*Action item:* Update the material below by replacing every instance of "Conditioner" with "Shampoo" and leaving everything else unchanged. Omit the pictures from your answer.

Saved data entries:
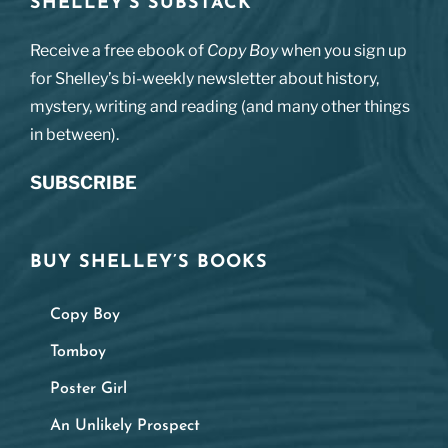
SHELLEY’S SUBSTACK
Receive a free ebook of
Copy Boy
when you sign up
for Shelley’s bi-weekly newsletter about history,
mystery, writing and reading (and many other things
in between).
SUBSCRIBE
BUY SHELLEY’S BOOKS
Copy Boy
Tomboy
Poster Girl
An Unlikely Prospect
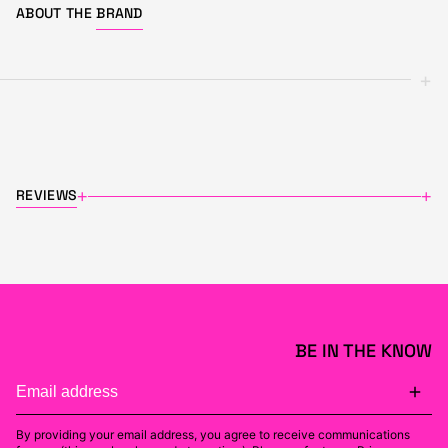
ABOUT THE
BRAND
+
REVIEWS
+
+
BE IN THE KNOW
By providing your email address, you agree to receive communications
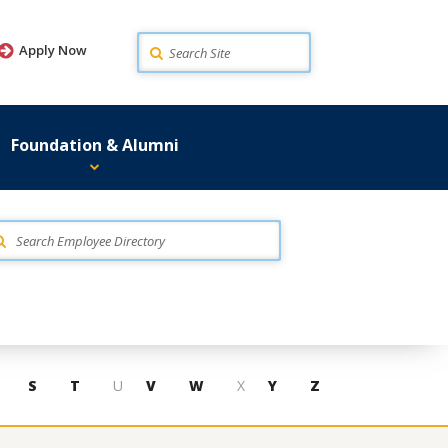
Search
Apply Now
Foundation & Alumni
S
T
U
V
W
X
Y
Z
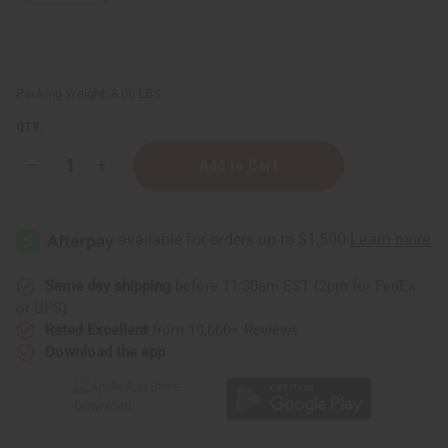
Packing Weight:
8.00 LBS
QTY:
Decrease
Increase
Quantity
Quantity
of
of
Hair
Hair
Strengthening
Strengthening
African
African
Chebe
Chebe
Conditioner
Conditioner
-
-
Same day shipping
before 11:30am EST (2pm for FedEx
1
1
or UPS)
gal
gal
Rated Excellent
from 10,000+ Reviews
Download the app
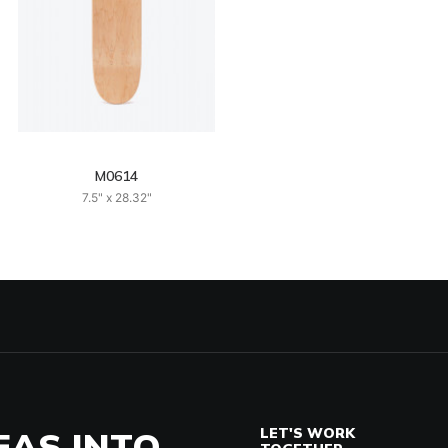
M0614
7.5" x 28.32"
EAS INTO
LET'S WORK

*Written solution:*
SHELLEY’S SUBSTACK
Receive a free ebook of
Copy Boy
when you sign up
for Shelley’s bi-weekly newsletter about history,
mystery, writing and reading (and many other things
in between).
SUBSCRIBE
BUY SHELLEY’S BOOKS
Copy Boy
Tomboy
Poster Girl
An Unlikely Prospect
ABOUT THE
BRAND
+
REVIEWS
+
+
BE IN THE KNOW
By providing your email address, you agree to receive communications
Search
Apply Now
Foundation & Alumni
S
T
U
V
W
X
Y
Z
Packing Weight:
8.00 LBS
QTY:
Decrease
Increase
Quantity
Quantity
of
of
Hair
Hair
Strengthening
Strengthening
African
African
Chebe
Chebe
Shampoo
Shampoo
-
-
Same day shipping
before 11:30am EST (2pm for FedEx
1
1
or UPS)
gal
gal
Rated Excellent
from 10,000+ Reviews
Download the app
M0614
7.5" x 28.32"
EAS INTO
LET'S WORK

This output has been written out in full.